USS BOXER -- The instruction comes in the form of off-duty education, offered aboard ship with accreditation from stateside colleges affiliated with the military, and instructed by qualified military or civilian instructors.

The classes offered aboard ship are mainly geared toward associate degrees, according to Master Sgt Patrick L. Gallegos, Headquarters Commandant, 15th MEU (SOC). The classes are open to all Marines wishing to further their education, not all of whom are new to higher education, according to Gallegos.

"You have Marines who it's their first time taking college classes, Marines who are almost done with their degrees, Marines who want to enhance themselves and just get back into school, and some who already completed their degrees who just want to get back into the mix," Gallegos said.

With a bachelor's degree in business management and another in human resources, Gallegos is familiar with some of the advantages for Marines who participate in off-duty education. According to Gallegos, not only does off-duty education help with promotion within the military, it also gives Marines a leg up outside the military as well, increasing pay and career advancement in the civilian workforce.

For Marines wishing to supplement their career with college, time is at a premium, however, the relative flexibility of shipboard life offers Marines the chance to go to class without interfering with normal operations, according to Cpl Jonathan S. McCoy, supply Administration Clerk, 15th MEU (SOC).

"On ship, the off-duty education is set up to accommodate the students" McCoy said. "It's great because it gives students the opportunity to complete our education with the limited time we have."

McCoy, a Sugar Land, Texas native, sees off-duty education as a springboard for Marines who want to plan for the future whether in or out of the Marine Corps.

"Off-duty education is set up for people who aren't ready to go to college and it's a stepping stone for those who plan to do only one enlistment," McCoy said.

Gallegos, on his sixth deployment in the Marine Corps, is not new to teaching. Previous experience as an instructor helped Gallegos develop a keen understanding of how best to pass on knowledge to his students.

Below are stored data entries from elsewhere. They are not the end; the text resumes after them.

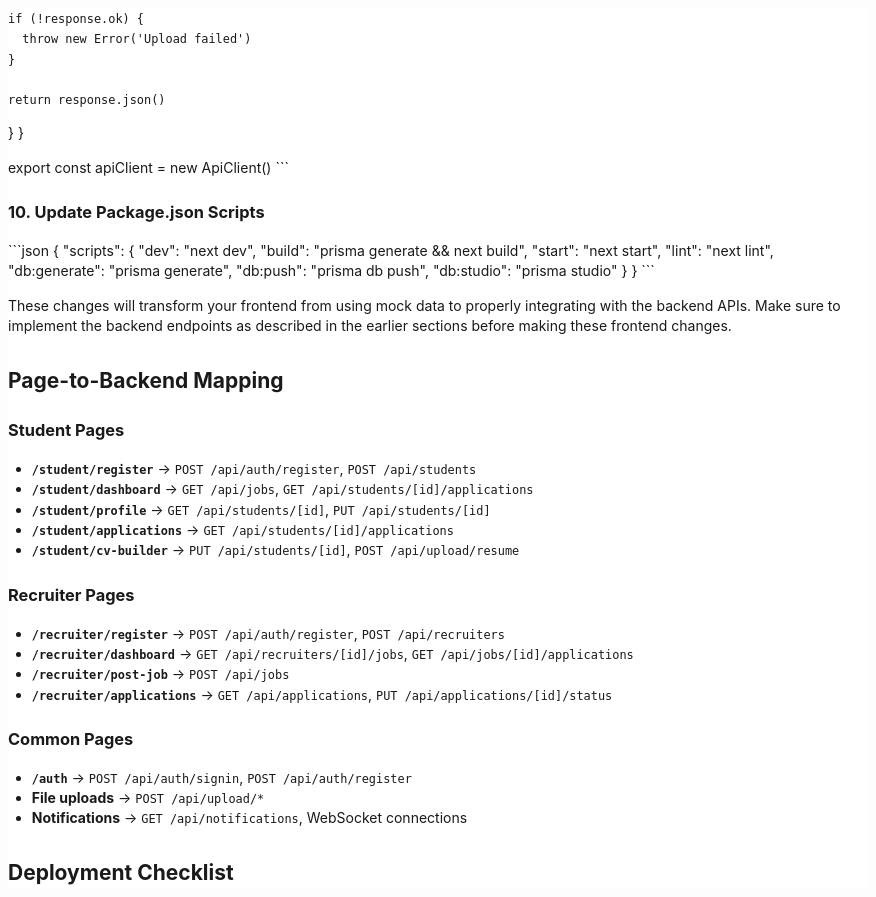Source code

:     if (!response.ok) {
      throw new Error('Upload failed')
    }

    return response.json()
  }
}

export const apiClient = new ApiClient()
\`\`\`

### 10. Update Package.json Scripts

\`\`\`json
{
  "scripts": {
    "dev": "next dev",
    "build": "prisma generate && next build",
    "start": "next start",
    "lint": "next lint",
    "db:generate": "prisma generate",
    "db:push": "prisma db push",
    "db:studio": "prisma studio"
  }
}
\`\`\`

These changes will transform your frontend from using mock data to properly integrating with the backend APIs. Make sure to implement the backend endpoints as described in the earlier sections before making these frontend changes.

## Page-to-Backend Mapping

### Student Pages
- **`/student/register`** → `POST /api/auth/register`, `POST /api/students`
- **`/student/dashboard`** → `GET /api/jobs`, `GET /api/students/[id]/applications`
- **`/student/profile`** → `GET /api/students/[id]`, `PUT /api/students/[id]`
- **`/student/applications`** → `GET /api/students/[id]/applications`
- **`/student/cv-builder`** → `PUT /api/students/[id]`, `POST /api/upload/resume`

### Recruiter Pages
- **`/recruiter/register`** → `POST /api/auth/register`, `POST /api/recruiters`
- **`/recruiter/dashboard`** → `GET /api/recruiters/[id]/jobs`, `GET /api/jobs/[id]/applications`
- **`/recruiter/post-job`** → `POST /api/jobs`
- **`/recruiter/applications`** → `GET /api/applications`, `PUT /api/applications/[id]/status`

### Common Pages
- **`/auth`** → `POST /api/auth/signin`, `POST /api/auth/register`
- **File uploads** → `POST /api/upload/*`
- **Notifications** → `GET /api/notifications`, WebSocket connections

## Deployment Checklist
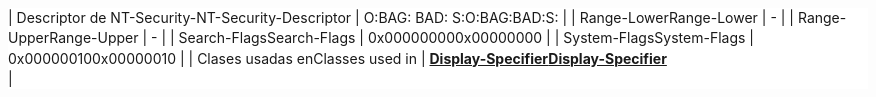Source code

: | <span data-ttu-id="6bbee-258">Descriptor de NT-Security-</span><span class="sxs-lookup"><span data-stu-id="6bbee-258">NT-Security-Descriptor</span></span> | <span data-ttu-id="6bbee-259">O:BAG: BAD: S:</span><span class="sxs-lookup"><span data-stu-id="6bbee-259">O:BAG:BAD:S:</span></span>                                               |
| <span data-ttu-id="6bbee-260">Range-Lower</span><span class="sxs-lookup"><span data-stu-id="6bbee-260">Range-Lower</span></span>            | \-                                                         |
| <span data-ttu-id="6bbee-261">Range-Upper</span><span class="sxs-lookup"><span data-stu-id="6bbee-261">Range-Upper</span></span>            | \-                                                         |
| <span data-ttu-id="6bbee-262">Search-Flags</span><span class="sxs-lookup"><span data-stu-id="6bbee-262">Search-Flags</span></span>           | <span data-ttu-id="6bbee-263">0x00000000</span><span class="sxs-lookup"><span data-stu-id="6bbee-263">0x00000000</span></span>                                                 |
| <span data-ttu-id="6bbee-264">System-Flags</span><span class="sxs-lookup"><span data-stu-id="6bbee-264">System-Flags</span></span>           | <span data-ttu-id="6bbee-265">0x00000010</span><span class="sxs-lookup"><span data-stu-id="6bbee-265">0x00000010</span></span>                                                 |
| <span data-ttu-id="6bbee-266">Clases usadas en</span><span class="sxs-lookup"><span data-stu-id="6bbee-266">Classes used in</span></span>        | [<span data-ttu-id="6bbee-267">**Display-Specifier**</span><span class="sxs-lookup"><span data-stu-id="6bbee-267">**Display-Specifier**</span></span>](c-displayspecifier.md)<br/> |



 

 





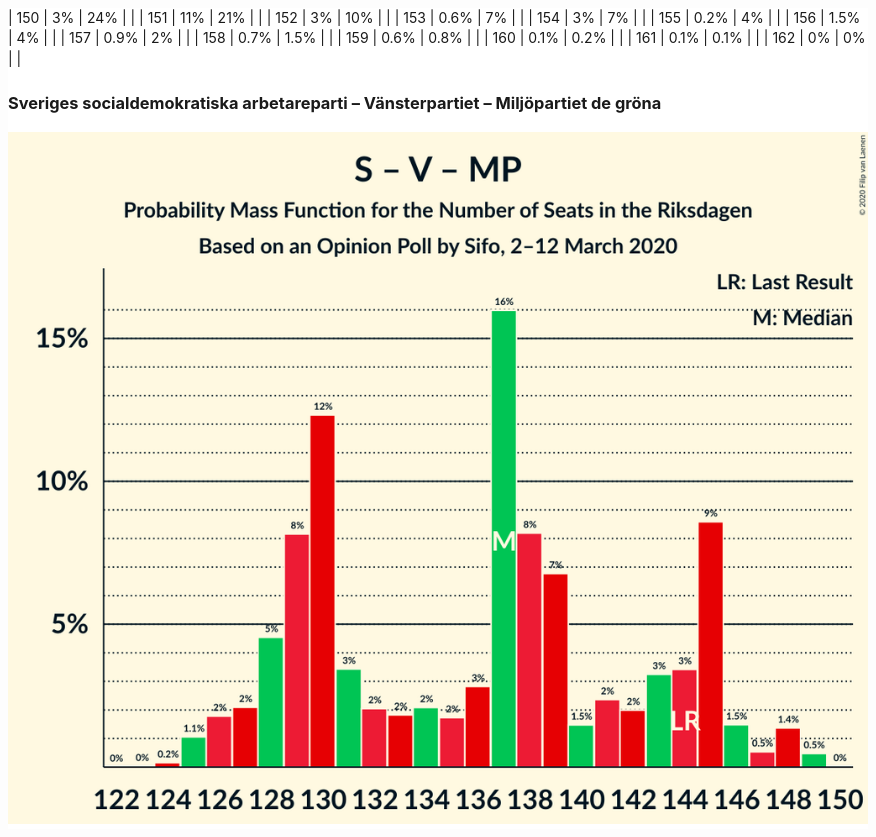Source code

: | 150 | 3% | 24% |  |
| 151 | 11% | 21% |  |
| 152 | 3% | 10% |  |
| 153 | 0.6% | 7% |  |
| 154 | 3% | 7% |  |
| 155 | 0.2% | 4% |  |
| 156 | 1.5% | 4% |  |
| 157 | 0.9% | 2% |  |
| 158 | 0.7% | 1.5% |  |
| 159 | 0.6% | 0.8% |  |
| 160 | 0.1% | 0.2% |  |
| 161 | 0.1% | 0.1% |  |
| 162 | 0% | 0% |  |

### Sveriges socialdemokratiska arbetareparti – Vänsterpartiet – Miljöpartiet de gröna

![Graph with seats probability mass function not yet produced](2020-03-12-Sifo-coalitions-seats-pmf-s–v–mp.png "Seats Probability Mass Function")
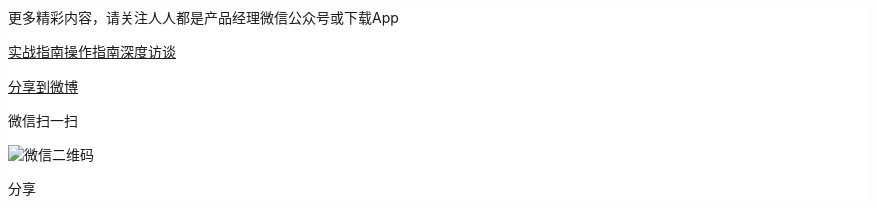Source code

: 更多精彩内容，请关注人人都是产品经理微信公众号或下载App

[实战指南](https://www.woshipm.com/tag/%e5%ae%9e%e6%88%98%e6%8c%87%e5%8d%97)[操作指南](https://www.woshipm.com/tag/%e6%93%8d%e4%bd%9c%e6%8c%87%e5%8d%97)[深度访谈](https://www.woshipm.com/tag/%e6%b7%b1%e5%ba%a6%e8%ae%bf%e8%b0%88)

[分享到微博](https://service.weibo.com/share/share.php?appkey=2775287854&title=深度访谈实战指南：告别尬聊与表面信息，挖掘用户宝藏&url=https://www.woshipm.com/user-research/6212639.html&pic=https://image.woshipm.com/2023/04/13/10140e9c-d9ea-11ed-a8b0-00163e0b5ff3.jpg)

微信扫一扫

![微信二维码](https://api.pwmqr.com/qrcode/create/?url=https://www.woshipm.com/user-research/6212639.html)

分享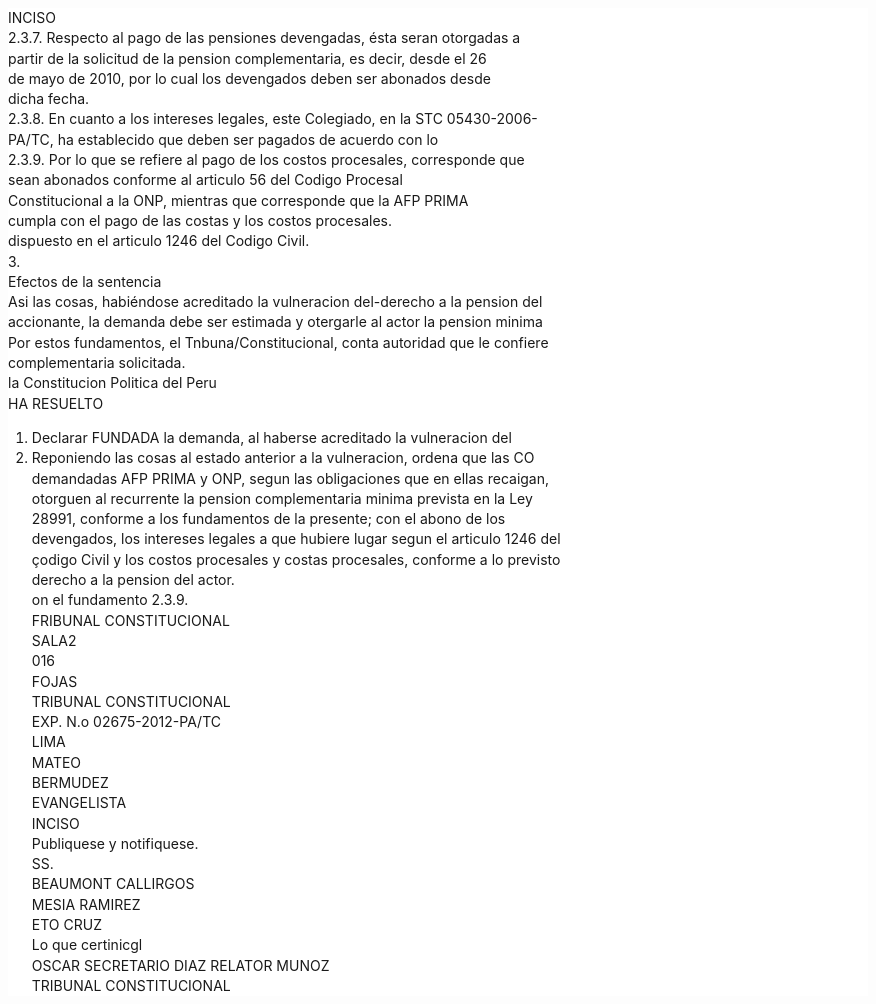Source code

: INCISO  
2.3.7. Respecto al pago de las pensiones devengadas, ésta seran otorgadas a  
partir de la solicitud de la pension complementaria, es decir, desde el 26  
de mayo de 2010, por lo cual los devengados deben ser abonados desde  
dicha fecha.  
2.3.8. En cuanto a los intereses legales, este Colegiado, en la STC 05430-2006-  
PA/TC, ha establecido que deben ser pagados de acuerdo con lo  
2.3.9. Por lo que se refiere al pago de los costos procesales, corresponde que  
sean abonados conforme al articulo 56 del Codigo Procesal  
Constitucional a la ONP, mientras que corresponde que la AFP PRIMA  
cumpla con el pago de las costas y los costos procesales.  
dispuesto en el articulo 1246 del Codigo Civil.  
3.  
Efectos de la sentencia  
Asi las cosas, habiéndose acreditado la vulneracion del-derecho a la pension del  
accionante, la demanda debe ser estimada y otergarle al actor la pension minima  
Por estos fundamentos, el Tnbuna/Constitucional, conta autoridad que le confiere  
complementaria solicitada.  
la Constitucion Politica del Peru  
HA RESUELTO  
1. Declarar FUNDADA la demanda, al haberse acreditado la vulneracion del  
2. Reponiendo las cosas al estado anterior a la vulneracion, ordena que las CO  
demandadas AFP PRIMA y ONP, segun las obligaciones que en ellas recaigan,  
otorguen al recurrente la pension complementaria minima prevista en la Ley  
28991, conforme a los fundamentos de la presente; con el abono de los  
devengados, los intereses legales a que hubiere lugar segun el articulo 1246 del  
çodigo Civil y los costos procesales y costas procesales, conforme a lo previsto  
derecho a la pension del actor.  
on el fundamento 2.3.9.  
FRIBUNAL CONSTITUCIONAL  
SALA2  
016  
FOJAS  
TRIBUNAL CONSTITUCIONAL  
EXP. N.o 02675-2012-PA/TC  
LIMA  
MATEO  
BERMUDEZ  
EVANGELISTA  
INCISO  
Publiquese y notifiquese.  
SS.  
BEAUMONT CALLIRGOS  
MESIA RAMIREZ  
ETO CRUZ  
Lo que certinicgl  
OSCAR SECRETARIO DIAZ RELATOR MUNOZ  
TRIBUNAL CONSTITUCIONAL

"I developed my teaching style when I was an instructor at the Senior Non-Commissioned Officer Academy. Creating a relaxing environment enables many of the students to grasp the concepts I am trying to teach," Gallegos said. "My job as a teacher is to help the students grasp that they have the skills to be successful in college."

For Gallegos' students, success in college is a path toward success in life. Gallegos is all business when it comes to helping his students succeed.